In United States v. Quinney, law enforcement entered a bedroom and seized evidence without a warrant or consent. 583 F.3d 891, 893 (6th Cir. 2009). There the government made a similar argument as it does here—that officers had probable cause to obtain a warrant at the time of the seizure, thus the evidence would have been inevitably discovered. Id. at 894. The Sixth Circuit disagreed with the Government, holding that such a position would run counter to the "[Sixth Circuit's] commitment to the Fourth Amendment's warrant requirement." Id. at 894-95 (collecting Sixth Circuit cases holding the same).

Similarly, before Detective Laprocina entered the Residence, authorities likely had probable cause to obtain a warrant to search the Residence. Instead of obtaining a warrant, Detective Laprocina entered the property without one. If the Court accepted the Government's position that it `could have obtained a warrant,' it "would completely obviate the warrant requirement and would constitute ... a radical departure from the Fourth Amendment warrant requirement precedent." United States v. Haddix, 239 F.3d 766, 768 (6th Cir. 2001).

Furthermore, by accepting the Government's argument under the inevitable discovery doctrine in this scenario, the Court would be establishing a crime scene exception to the Fourth Amendment. The Government rightly does not advocate for that exception as the Supreme Court has been clear that no such exception exists. See Mincey v. Arizona, 437 U.S. 385, 98 S.Ct. 2408, 57 L.Ed.2d 290 (1978); Thompson v. Louisiana, 469 U.S. 17, 105 S.Ct. 409, 83 L.Ed.2d 246 (1984).

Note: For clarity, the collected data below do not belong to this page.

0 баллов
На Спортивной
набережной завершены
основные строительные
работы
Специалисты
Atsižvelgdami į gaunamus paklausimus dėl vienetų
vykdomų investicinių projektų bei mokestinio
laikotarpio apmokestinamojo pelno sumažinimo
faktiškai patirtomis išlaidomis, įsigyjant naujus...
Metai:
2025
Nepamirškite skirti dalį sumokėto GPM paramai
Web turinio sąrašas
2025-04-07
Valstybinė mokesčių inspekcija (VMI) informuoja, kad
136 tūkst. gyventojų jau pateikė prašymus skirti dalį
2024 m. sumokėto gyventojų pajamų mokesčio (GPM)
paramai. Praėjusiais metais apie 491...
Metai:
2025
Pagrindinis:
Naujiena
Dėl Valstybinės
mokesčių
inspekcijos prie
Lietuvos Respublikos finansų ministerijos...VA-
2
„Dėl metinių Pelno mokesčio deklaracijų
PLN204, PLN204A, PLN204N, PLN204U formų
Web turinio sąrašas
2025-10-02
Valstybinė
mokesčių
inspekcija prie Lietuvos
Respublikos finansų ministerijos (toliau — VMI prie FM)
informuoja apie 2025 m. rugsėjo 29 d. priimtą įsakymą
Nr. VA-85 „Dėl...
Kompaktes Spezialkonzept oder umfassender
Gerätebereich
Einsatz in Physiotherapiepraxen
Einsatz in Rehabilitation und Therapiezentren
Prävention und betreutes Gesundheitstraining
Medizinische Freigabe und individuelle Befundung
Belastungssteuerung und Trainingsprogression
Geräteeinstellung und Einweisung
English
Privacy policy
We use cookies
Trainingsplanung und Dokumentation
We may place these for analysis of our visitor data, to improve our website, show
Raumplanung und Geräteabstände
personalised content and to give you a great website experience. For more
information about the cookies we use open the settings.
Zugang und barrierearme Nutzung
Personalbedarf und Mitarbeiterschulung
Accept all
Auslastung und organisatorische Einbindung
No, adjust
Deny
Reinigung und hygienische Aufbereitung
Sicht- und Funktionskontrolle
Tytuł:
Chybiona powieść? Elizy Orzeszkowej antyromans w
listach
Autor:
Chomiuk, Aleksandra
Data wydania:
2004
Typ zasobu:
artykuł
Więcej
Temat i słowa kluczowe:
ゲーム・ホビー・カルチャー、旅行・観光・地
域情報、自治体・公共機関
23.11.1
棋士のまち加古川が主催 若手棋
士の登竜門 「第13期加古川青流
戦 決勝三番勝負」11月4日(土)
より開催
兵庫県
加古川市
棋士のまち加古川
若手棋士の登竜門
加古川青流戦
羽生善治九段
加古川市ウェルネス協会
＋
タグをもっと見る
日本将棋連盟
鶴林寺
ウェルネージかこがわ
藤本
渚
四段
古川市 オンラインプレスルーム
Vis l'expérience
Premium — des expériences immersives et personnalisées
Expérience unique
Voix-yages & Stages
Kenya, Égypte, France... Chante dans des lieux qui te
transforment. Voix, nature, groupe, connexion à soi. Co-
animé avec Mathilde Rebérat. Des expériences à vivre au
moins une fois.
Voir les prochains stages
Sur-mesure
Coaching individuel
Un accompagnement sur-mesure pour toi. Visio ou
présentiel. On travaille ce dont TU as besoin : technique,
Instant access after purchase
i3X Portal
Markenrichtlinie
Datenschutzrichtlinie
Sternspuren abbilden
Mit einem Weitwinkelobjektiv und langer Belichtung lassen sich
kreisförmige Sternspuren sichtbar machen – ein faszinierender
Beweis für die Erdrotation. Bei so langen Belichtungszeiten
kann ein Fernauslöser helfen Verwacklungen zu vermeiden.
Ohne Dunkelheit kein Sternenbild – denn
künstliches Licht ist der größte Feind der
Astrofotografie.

Since the Government has not established by a preponderance of the evidence either the existence of an independent, untainted investigation; or other compelling facts that demonstrate the evidence would inevitably be discovered, the inevitable discovery exception to the exclusionary rule does not apply.

III. CONCLUSION

Law enforcement did not have consent to enter the Residence a third time and process the scene for evidence related to the burglary and assault on police. And since police did not have a warrant, the third reentry was unreasonable and therefore a violation of the Fourth Amendment. Since Detective Gambill based her Affidavit for a search warrant on facts she uncovered during the third reentry, those facts must be excised from the Affidavit. Finally, the Government failed to establish by a preponderance that the evidence it seeks to introduce would have been inevitably discovered in a lawful manner. Thus, any evidence uncovered or learned about during Detective Laprocina's search of the Residence must be excluded. Defendants' Motions to Suppress are GRANTED.

IT IS SO ORDERED.

FootNotes


1. Citations to the Suppression Hearing Transcript are formatted as follows: (Doc. 69, PageID #).
2. The burden is on Defendant to demonstrate a legitimate expectation of privacy in the place searched. United States v. Mastromatteo, 538 F.3d 535, 544 (6th Cir. 2008).
3. See United States v. Washington, 573 F.3d 279, 283 (6th Cir. 2009) ("The Sixth Circuit has generously construed the Fourth Amendment as protecting nearly all overnight guests, even when the guest occupies a common area in the apartment that is not private from other residents. In certain cases, this circuit has even extended standing to challenge a search to non-overnight guests who are permitted to keep items in the residence") (citations omitted).
4. There was much focus on the two immediate searches police performed in this instance, and whether the searches were separate or one protective sweep. Since the Court finds Detective Laprocina's third search was unreasonable, the Court will not address the reasonableness of the secondary-protective search.